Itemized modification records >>

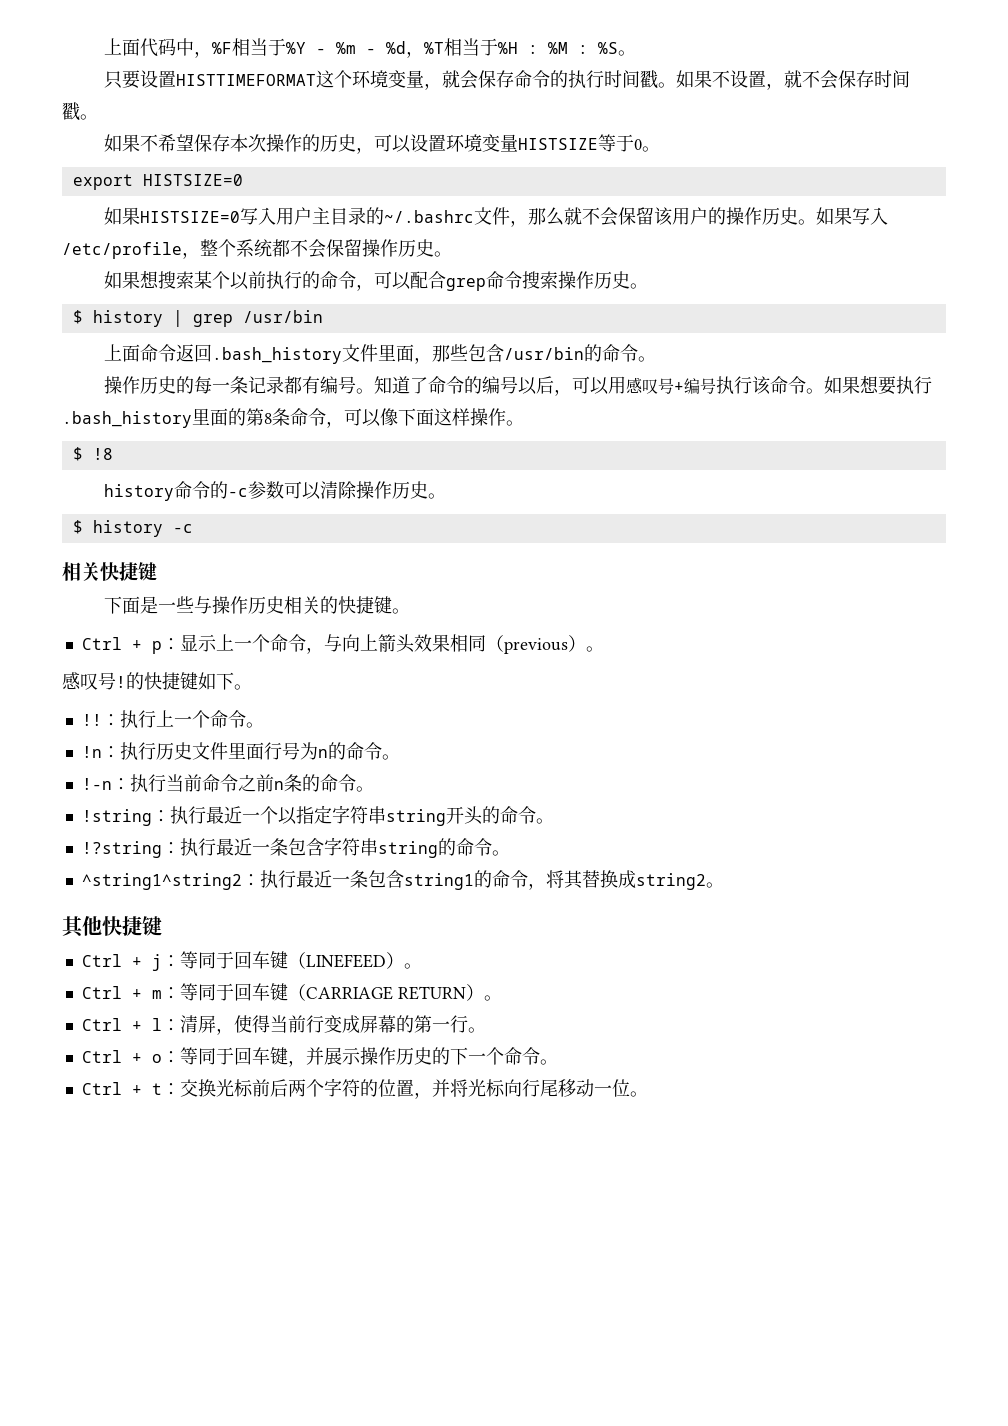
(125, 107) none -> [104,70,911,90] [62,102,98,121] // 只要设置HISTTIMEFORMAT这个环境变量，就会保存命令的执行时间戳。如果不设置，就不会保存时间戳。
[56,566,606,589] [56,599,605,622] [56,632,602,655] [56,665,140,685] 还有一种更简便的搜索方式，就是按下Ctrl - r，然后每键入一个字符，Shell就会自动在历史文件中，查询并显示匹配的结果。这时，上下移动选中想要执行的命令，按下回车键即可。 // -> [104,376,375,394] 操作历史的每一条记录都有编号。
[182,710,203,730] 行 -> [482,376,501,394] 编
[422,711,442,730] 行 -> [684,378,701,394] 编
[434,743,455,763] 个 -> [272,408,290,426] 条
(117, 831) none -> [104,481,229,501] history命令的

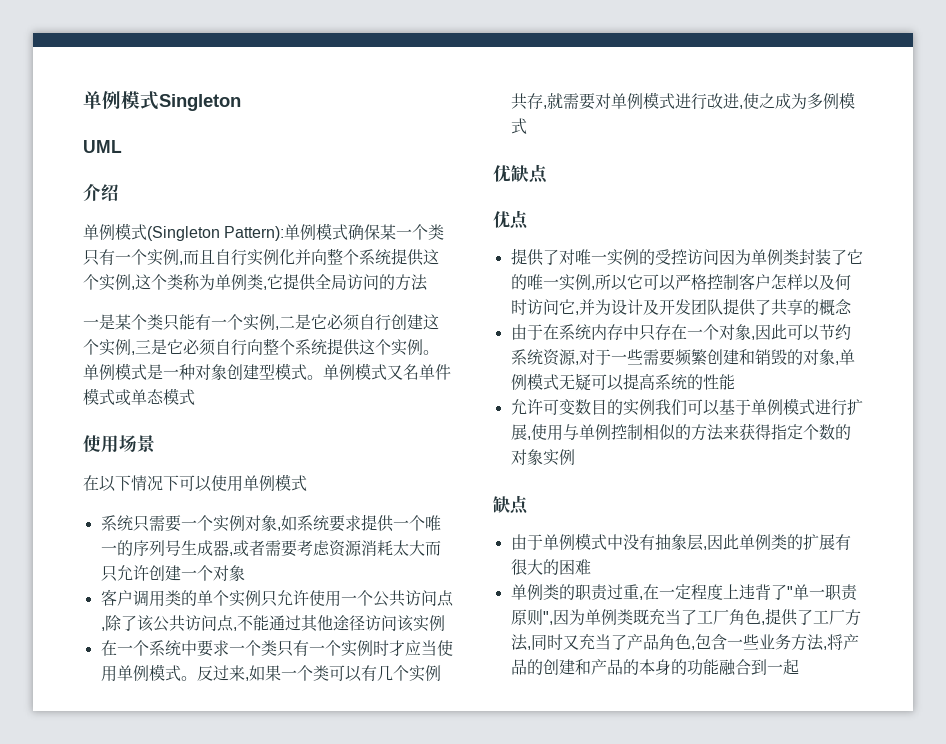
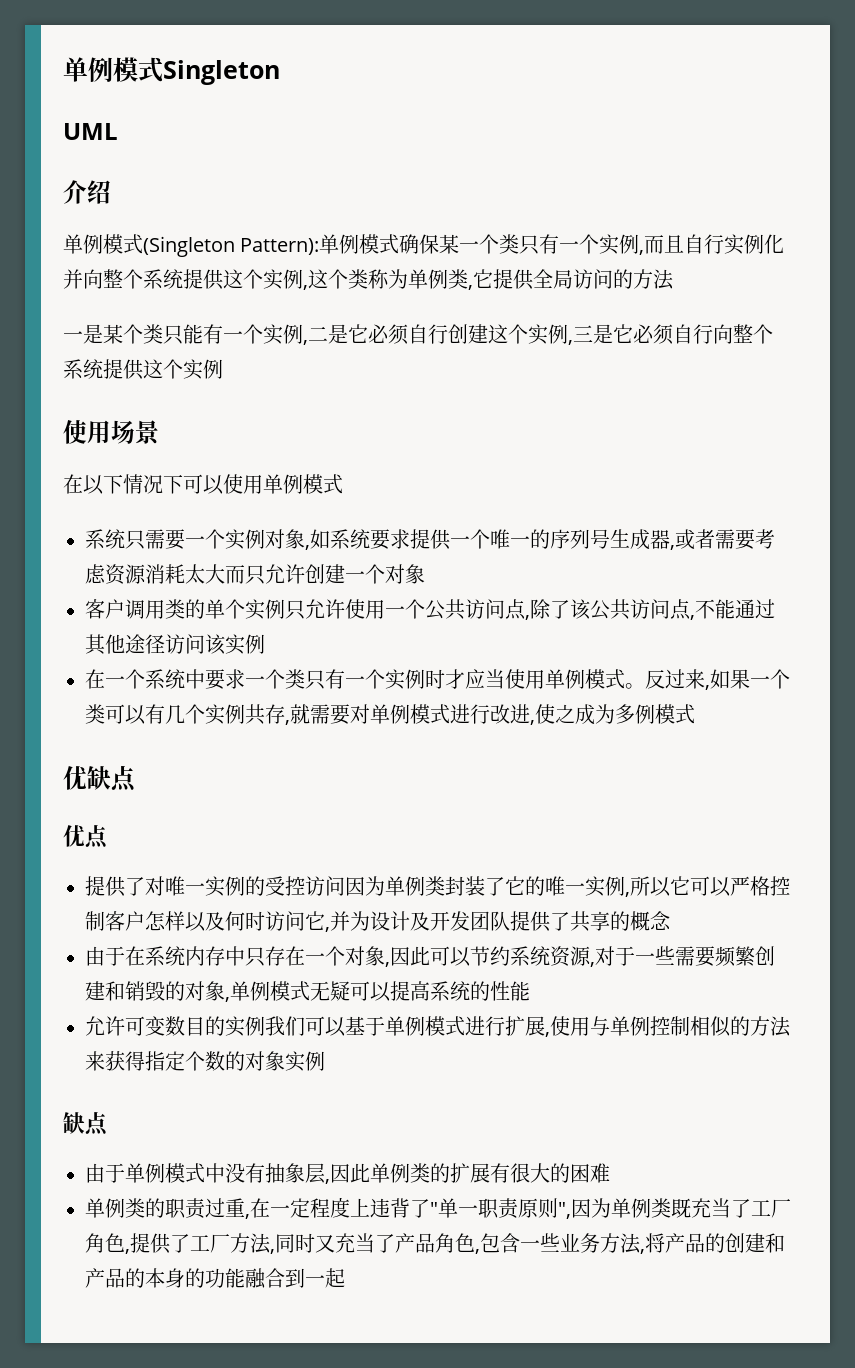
[423,350,439,355] [83,363,451,380] [83,388,195,406] 。单例模式是一种对象创建型模式。单例模式又名单件模式或单态模式 -> (223, 369) none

WHAT THIS TASK INVOLVES >> The records above need to be printed in full and exactly, without any of the pictures.

RESULT OF THE TASK >>
(125, 107) none -> [104,70,911,90] [62,102,98,121] // 只要设置HISTTIMEFORMAT这个环境变量，就会保存命令的执行时间戳。如果不设置，就不会保存时间戳。
[56,566,606,589] [56,599,605,622] [56,632,602,655] [56,665,140,685] 还有一种更简便的搜索方式，就是按下Ctrl - r，然后每键入一个字符，Shell就会自动在历史文件中，查询并显示匹配的结果。这时，上下移动选中想要执行的命令，按下回车键即可。 // -> [104,376,375,394] 操作历史的每一条记录都有编号。
[182,710,203,730] 行 -> [482,376,501,394] 编
[422,711,442,730] 行 -> [684,378,701,394] 编
[434,743,455,763] 个 -> [272,408,290,426] 条
(117, 831) none -> [104,481,229,501] history命令的

[423,350,439,355] [83,363,451,380] [83,388,195,406] 。单例模式是一种对象创建型模式。单例模式又名单件模式或单态模式 -> (223, 369) none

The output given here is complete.